Of all of C.S. Lewis’s books, I’ve reread A Grief Observed the most. In it, there’s a line I use as the epigraph in my memoir: “I, or any mortal at any time, may be utterly mistaken as to the situation he is really in.” This idea used to infuriate me. Now I cling to it—not because it makes the confusion any less confusing. Not because it makes the pain less painful. But because, year upon year, I have come to know more of this God who holds the world, such as it is, in His hand, and I have gained more by yielding to Him than I could’ve thought possible. I have gained more by letting Him shape me in the darkness than I could’ve by shutting my eyes and waiting for it to end—possibly more than I could’ve if I’d never been driven into the darkness in the first place.

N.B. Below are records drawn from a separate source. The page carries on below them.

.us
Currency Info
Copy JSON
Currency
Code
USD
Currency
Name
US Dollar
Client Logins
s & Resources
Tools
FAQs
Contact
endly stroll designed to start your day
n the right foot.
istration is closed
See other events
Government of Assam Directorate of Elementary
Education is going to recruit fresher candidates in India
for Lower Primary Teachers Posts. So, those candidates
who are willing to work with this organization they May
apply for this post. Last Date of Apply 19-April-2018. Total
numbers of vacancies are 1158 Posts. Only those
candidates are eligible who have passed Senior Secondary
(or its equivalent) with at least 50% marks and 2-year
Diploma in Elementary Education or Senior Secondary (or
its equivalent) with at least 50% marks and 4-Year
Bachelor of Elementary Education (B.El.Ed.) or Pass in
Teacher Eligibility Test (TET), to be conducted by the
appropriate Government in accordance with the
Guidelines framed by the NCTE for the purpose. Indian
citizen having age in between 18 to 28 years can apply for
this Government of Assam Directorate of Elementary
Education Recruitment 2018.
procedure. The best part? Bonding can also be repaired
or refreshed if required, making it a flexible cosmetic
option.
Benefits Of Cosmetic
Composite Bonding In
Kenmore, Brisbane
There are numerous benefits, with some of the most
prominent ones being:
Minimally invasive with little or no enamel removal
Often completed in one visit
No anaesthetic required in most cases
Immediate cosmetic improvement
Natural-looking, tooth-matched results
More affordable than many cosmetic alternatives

“I will give you the treasures of darkness,” God says in Isaiah 45:3, “riches stored in secret places, so that you may know that I am the Lord, the God of Israel, who summons you by name.” The great gift of Christianity is not that it spares you from trouble, and anyone who believes otherwise has, I think, not spent much time reading the Bible. No, the great gift of Christianity is knowing to whom you belong—that this world can do its worst, and still, you will be called by name by the One who created you, who sees you, who has something to give you: a treasured thing that will cause you to know, in the depths of your being, that He is God.
And when you know that, it becomes the secret that carries you through the darkest days. It becomes the richness that trains your eyes, your ears, your heart to notice the veins of mercy running through the barren places in your soul. It becomes the impulse to take stock of where you are and not just resign yourself to a decrepit fate—not just use your season of strife as an excuse to resent the God who put you there—but to open your hands, such as they are, and ask Him to fill them. And there, in the darkness, where you have no choice but to be, He can teach you to use what you’ve been given to create what you otherwise could not.